- Opening Delimiter -

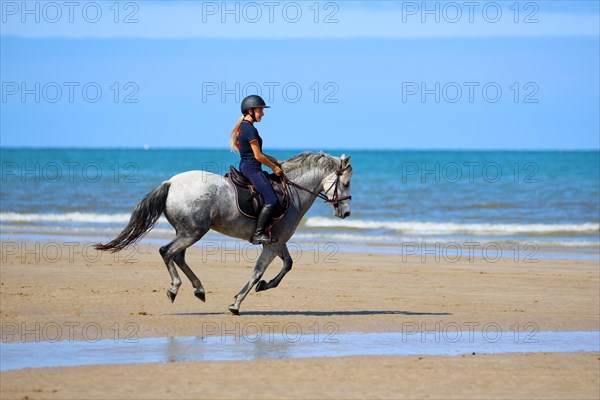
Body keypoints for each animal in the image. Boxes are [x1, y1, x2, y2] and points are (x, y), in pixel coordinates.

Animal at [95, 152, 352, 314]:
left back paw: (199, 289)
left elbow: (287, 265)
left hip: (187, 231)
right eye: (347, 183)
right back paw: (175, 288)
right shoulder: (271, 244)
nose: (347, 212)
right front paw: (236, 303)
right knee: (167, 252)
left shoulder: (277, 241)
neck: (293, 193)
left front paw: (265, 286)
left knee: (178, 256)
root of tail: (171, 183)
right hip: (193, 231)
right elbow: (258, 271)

- Closing Delimiter -

§ **WHAT NEEDS TO BE DONE**:
Each record above should be copied character for character, with pictures dropped.

§ **WRITTEN RESPONSE**:
Body keypoints for each animal in the image. Boxes are [x1, y1, x2, y2] and points are (x, y), in pixel coordinates.

Animal at [95, 152, 352, 314]:
left back paw: (199, 289)
left elbow: (287, 265)
left hip: (187, 231)
right eye: (347, 183)
right back paw: (175, 288)
right shoulder: (271, 244)
nose: (347, 212)
right front paw: (236, 303)
right knee: (167, 252)
left shoulder: (277, 241)
neck: (293, 193)
left front paw: (265, 286)
left knee: (178, 256)
root of tail: (171, 183)
right hip: (193, 231)
right elbow: (258, 271)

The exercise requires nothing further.